Meno sei giorni alla svolta: in undici comuni della provincia di Oristano sta per iniziare la gestione intelligente della raccolta differenziata dei rifiuti.

Del secco, per l’esattezza. I cittadini dovranno obbligatoriamente utilizzare i mastelli dotati di un chip che consentirà al gestore di effettuare la lettura elettronica dei conferimenti. Per chi utilizzerà altri contenitori i rifiuti non verranno ritirati. L'obiettivo principale della nuova modalità di raccolta è uno: ricevere bollette meno care. La rivoluzione sta per arrivare nei centri dell'Unione dei Comuni del Montiferru e Alto Campidano: Bauladu, Bonarcado, Cuglieri, Milis, Nurachi, Santu Lussurgiu, Scano di Montiferro, Seneghe, Sennariolo, Tramatza e Zeddiani.

Ogni due settimane, la Formula Ambiente, la ditta che si occupa del ritiro dei rifiuti, con un macchinario apposito leggerà il chip che si trova nel mastello. Per poi inviare in una piattaforma il dato. E cioè chi è l'utente Tari che in quel preciso giorno ha conferito il secco. Questo sistema di calcolo si basa sull'effettiva produzione di rifiuti indifferenziati di ciascuna utenza. L'Unione dei Comuni ha promosso una distribuzione straordinaria dei mastelli in quattro zone differenti, alle quali possono rivolgersi tutti i cittadini degli 11 Comuni, proprio per evitare che le famiglie non facciano in tempo ad avere il materiale a casa entro il primo aprile.

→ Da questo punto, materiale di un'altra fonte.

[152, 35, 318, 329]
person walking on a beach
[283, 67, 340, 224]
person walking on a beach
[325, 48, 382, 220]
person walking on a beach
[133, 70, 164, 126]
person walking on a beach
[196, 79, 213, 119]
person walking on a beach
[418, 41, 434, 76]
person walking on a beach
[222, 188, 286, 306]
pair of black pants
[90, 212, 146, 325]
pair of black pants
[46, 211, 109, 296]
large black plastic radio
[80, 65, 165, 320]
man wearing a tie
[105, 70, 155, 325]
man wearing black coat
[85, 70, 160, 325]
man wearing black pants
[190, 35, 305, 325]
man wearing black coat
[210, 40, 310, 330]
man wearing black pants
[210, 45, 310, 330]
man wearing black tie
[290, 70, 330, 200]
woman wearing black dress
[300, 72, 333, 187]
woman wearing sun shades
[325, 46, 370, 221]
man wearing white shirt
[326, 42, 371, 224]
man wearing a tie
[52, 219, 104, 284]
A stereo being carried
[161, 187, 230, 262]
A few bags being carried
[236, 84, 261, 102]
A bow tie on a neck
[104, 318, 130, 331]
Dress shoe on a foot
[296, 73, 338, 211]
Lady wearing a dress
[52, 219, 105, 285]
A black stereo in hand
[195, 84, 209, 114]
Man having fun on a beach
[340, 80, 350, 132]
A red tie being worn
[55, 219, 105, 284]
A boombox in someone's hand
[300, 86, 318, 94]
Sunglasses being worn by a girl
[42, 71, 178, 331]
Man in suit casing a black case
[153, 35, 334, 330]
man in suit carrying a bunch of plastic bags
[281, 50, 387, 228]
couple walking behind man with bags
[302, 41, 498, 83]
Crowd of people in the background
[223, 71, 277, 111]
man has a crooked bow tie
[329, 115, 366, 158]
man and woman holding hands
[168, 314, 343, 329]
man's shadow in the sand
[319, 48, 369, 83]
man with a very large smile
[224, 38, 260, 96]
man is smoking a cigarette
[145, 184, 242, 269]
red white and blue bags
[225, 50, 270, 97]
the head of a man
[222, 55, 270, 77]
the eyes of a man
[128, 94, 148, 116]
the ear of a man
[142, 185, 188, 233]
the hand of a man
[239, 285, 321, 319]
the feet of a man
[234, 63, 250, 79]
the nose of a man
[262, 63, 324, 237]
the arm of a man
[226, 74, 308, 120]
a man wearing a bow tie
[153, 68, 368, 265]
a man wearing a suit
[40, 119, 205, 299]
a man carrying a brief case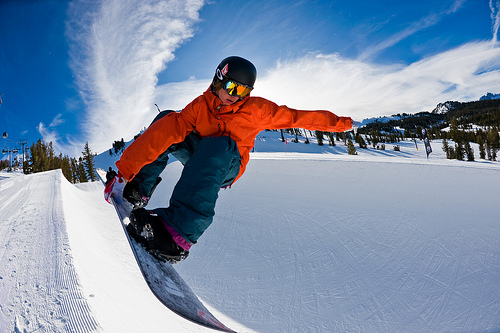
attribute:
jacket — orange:
[102, 86, 352, 210]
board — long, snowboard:
[92, 173, 196, 331]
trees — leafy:
[24, 139, 97, 184]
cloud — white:
[69, 8, 159, 128]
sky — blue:
[270, 9, 477, 44]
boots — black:
[122, 203, 189, 285]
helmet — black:
[209, 55, 259, 92]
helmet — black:
[203, 52, 262, 106]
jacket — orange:
[114, 89, 353, 188]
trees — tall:
[26, 136, 96, 182]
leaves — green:
[453, 142, 474, 159]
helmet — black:
[202, 49, 271, 89]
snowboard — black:
[96, 164, 237, 331]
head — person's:
[205, 51, 261, 113]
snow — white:
[3, 144, 484, 316]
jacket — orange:
[112, 80, 354, 199]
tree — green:
[45, 138, 57, 170]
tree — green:
[80, 141, 96, 177]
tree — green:
[68, 156, 79, 184]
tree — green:
[32, 138, 46, 169]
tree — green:
[68, 156, 76, 184]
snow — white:
[2, 132, 495, 331]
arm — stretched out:
[264, 100, 366, 135]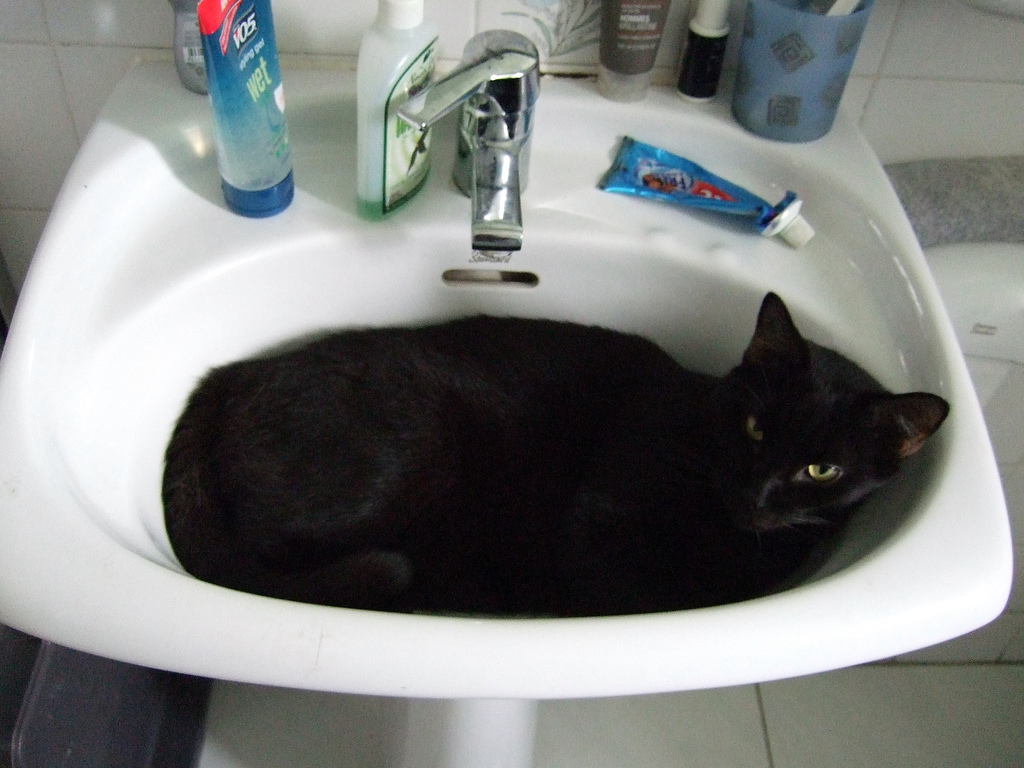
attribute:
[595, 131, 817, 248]
toothpaste — small, flattened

Il 27 marzo l'appuntamento è a Nurachi, dalle 9 alle 11, presso il Comune. Il 30 marzo, invece, la distribuzione si terrà a Zeddiani, dalle 9 alle 11, presso l'ex Montegranatico. Il primo aprile a Milis, la mattina dalle 9 alle 11 e il pomeriggio dalle 14 alle 16, presso la sede dell'Unione dei Comuni in via Sant'Agostino, al civico 18.